In the lines from the start through the one containing "scientific name: Allium microdictyon", rename "scientific name" to "species name", and give back only those lines with nothing else changed.

Items ▸
* * * * * * *

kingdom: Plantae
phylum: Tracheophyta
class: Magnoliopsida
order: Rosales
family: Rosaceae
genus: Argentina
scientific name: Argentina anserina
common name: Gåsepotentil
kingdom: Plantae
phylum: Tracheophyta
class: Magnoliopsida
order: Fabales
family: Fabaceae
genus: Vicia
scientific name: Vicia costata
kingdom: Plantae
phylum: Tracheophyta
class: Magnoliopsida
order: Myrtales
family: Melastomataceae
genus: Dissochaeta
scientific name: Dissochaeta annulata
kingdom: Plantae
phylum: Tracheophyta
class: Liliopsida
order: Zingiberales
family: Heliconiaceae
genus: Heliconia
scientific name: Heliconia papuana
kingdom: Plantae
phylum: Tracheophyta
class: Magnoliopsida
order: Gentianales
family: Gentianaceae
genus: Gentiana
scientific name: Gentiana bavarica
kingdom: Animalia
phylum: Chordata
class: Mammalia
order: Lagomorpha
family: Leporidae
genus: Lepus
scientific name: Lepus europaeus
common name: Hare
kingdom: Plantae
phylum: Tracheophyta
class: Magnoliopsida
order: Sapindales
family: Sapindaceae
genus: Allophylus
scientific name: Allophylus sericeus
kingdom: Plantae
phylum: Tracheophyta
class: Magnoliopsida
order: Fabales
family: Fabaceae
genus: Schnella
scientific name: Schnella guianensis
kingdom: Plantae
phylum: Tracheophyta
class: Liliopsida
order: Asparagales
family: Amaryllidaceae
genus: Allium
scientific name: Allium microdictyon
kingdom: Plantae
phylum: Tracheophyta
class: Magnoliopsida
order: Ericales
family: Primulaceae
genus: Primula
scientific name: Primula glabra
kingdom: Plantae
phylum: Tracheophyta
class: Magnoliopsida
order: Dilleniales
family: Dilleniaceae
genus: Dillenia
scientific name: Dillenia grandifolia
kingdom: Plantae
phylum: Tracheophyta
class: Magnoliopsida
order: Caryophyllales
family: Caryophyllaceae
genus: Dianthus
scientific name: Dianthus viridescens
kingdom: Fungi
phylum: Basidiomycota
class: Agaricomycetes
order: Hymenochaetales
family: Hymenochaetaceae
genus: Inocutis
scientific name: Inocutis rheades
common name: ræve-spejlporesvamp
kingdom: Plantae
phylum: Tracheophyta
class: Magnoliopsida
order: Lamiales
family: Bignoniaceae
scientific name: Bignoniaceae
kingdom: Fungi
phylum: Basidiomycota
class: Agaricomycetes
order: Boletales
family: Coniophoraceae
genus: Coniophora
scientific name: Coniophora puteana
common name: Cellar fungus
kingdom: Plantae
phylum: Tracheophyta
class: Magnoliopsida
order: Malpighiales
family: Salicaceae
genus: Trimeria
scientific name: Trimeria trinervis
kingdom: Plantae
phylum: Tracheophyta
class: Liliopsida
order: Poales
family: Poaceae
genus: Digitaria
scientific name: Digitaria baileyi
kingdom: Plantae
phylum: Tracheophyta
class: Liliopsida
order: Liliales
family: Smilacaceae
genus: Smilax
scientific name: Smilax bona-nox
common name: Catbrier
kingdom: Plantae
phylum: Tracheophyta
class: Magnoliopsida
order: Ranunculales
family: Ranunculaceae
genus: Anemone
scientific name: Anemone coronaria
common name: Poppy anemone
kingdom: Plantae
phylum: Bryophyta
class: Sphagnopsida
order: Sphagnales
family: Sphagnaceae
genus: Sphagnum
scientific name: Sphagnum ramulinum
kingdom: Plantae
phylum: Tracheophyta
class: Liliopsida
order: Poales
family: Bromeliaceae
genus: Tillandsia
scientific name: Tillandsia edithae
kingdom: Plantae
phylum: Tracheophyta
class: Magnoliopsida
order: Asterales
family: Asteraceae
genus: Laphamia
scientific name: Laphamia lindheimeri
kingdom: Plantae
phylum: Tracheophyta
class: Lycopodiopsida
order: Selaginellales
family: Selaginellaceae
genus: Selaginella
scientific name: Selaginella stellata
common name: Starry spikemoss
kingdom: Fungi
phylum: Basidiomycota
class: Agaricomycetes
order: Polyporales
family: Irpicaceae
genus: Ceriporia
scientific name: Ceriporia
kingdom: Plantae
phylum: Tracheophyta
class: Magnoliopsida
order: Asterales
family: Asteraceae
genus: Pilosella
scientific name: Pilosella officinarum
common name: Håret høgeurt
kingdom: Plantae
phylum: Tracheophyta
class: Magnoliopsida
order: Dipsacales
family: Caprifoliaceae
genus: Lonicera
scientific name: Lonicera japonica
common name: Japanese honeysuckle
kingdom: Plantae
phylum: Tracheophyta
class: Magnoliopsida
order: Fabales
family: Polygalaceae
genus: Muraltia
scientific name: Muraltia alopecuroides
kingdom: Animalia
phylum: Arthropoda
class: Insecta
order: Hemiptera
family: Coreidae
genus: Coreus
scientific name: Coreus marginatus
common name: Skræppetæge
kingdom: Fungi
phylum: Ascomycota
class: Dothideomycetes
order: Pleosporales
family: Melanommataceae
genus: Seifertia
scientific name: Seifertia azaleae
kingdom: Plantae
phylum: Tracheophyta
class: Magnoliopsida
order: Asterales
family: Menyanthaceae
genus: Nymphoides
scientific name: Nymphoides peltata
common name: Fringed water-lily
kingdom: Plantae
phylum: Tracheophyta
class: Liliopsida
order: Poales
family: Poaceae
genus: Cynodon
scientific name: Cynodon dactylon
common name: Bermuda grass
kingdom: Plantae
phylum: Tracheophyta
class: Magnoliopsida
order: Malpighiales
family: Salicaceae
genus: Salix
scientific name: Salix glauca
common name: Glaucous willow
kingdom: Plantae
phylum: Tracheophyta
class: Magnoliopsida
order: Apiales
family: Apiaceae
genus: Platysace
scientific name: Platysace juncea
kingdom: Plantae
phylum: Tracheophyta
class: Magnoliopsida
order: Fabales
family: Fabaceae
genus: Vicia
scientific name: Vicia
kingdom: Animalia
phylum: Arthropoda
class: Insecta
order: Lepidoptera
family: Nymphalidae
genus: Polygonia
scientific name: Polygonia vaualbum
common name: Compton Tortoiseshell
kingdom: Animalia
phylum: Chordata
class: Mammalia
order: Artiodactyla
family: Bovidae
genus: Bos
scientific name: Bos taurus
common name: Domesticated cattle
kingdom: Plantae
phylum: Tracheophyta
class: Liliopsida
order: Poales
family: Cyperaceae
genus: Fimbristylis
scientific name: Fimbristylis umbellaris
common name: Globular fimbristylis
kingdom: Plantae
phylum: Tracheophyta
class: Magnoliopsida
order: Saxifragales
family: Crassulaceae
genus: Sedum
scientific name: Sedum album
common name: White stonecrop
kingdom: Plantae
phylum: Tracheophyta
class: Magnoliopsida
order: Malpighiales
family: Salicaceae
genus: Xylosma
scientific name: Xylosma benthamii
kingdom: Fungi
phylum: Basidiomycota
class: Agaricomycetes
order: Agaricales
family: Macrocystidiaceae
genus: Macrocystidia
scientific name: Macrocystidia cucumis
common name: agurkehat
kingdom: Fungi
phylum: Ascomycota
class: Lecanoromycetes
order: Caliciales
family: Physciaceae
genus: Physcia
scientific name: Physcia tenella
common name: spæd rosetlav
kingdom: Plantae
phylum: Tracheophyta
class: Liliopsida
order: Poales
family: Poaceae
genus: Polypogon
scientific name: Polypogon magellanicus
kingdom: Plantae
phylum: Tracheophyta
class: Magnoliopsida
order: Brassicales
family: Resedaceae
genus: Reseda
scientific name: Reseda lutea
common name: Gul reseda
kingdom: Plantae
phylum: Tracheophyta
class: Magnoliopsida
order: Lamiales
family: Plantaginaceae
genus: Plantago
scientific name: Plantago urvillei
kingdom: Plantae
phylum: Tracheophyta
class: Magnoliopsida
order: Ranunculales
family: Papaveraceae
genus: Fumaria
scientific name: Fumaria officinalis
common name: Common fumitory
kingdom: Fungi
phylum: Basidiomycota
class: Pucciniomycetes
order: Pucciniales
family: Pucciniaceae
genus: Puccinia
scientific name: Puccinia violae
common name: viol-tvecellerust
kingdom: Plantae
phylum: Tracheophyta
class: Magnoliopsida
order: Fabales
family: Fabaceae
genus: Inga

* * * * * * *

Written answer ▸
kingdom: Plantae
phylum: Tracheophyta
class: Magnoliopsida
order: Rosales
family: Rosaceae
genus: Argentina
species name: Argentina anserina
common name: Gåsepotentil
kingdom: Plantae
phylum: Tracheophyta
class: Magnoliopsida
order: Fabales
family: Fabaceae
genus: Vicia
species name: Vicia costata
kingdom: Plantae
phylum: Tracheophyta
class: Magnoliopsida
order: Myrtales
family: Melastomataceae
genus: Dissochaeta
species name: Dissochaeta annulata
kingdom: Plantae
phylum: Tracheophyta
class: Liliopsida
order: Zingiberales
family: Heliconiaceae
genus: Heliconia
species name: Heliconia papuana
kingdom: Plantae
phylum: Tracheophyta
class: Magnoliopsida
order: Gentianales
family: Gentianaceae
genus: Gentiana
species name: Gentiana bavarica
kingdom: Animalia
phylum: Chordata
class: Mammalia
order: Lagomorpha
family: Leporidae
genus: Lepus
species name: Lepus europaeus
common name: Hare
kingdom: Plantae
phylum: Tracheophyta
class: Magnoliopsida
order: Sapindales
family: Sapindaceae
genus: Allophylus
species name: Allophylus sericeus
kingdom: Plantae
phylum: Tracheophyta
class: Magnoliopsida
order: Fabales
family: Fabaceae
genus: Schnella
species name: Schnella guianensis
kingdom: Plantae
phylum: Tracheophyta
class: Liliopsida
order: Asparagales
family: Amaryllidaceae
genus: Allium
species name: Allium microdictyon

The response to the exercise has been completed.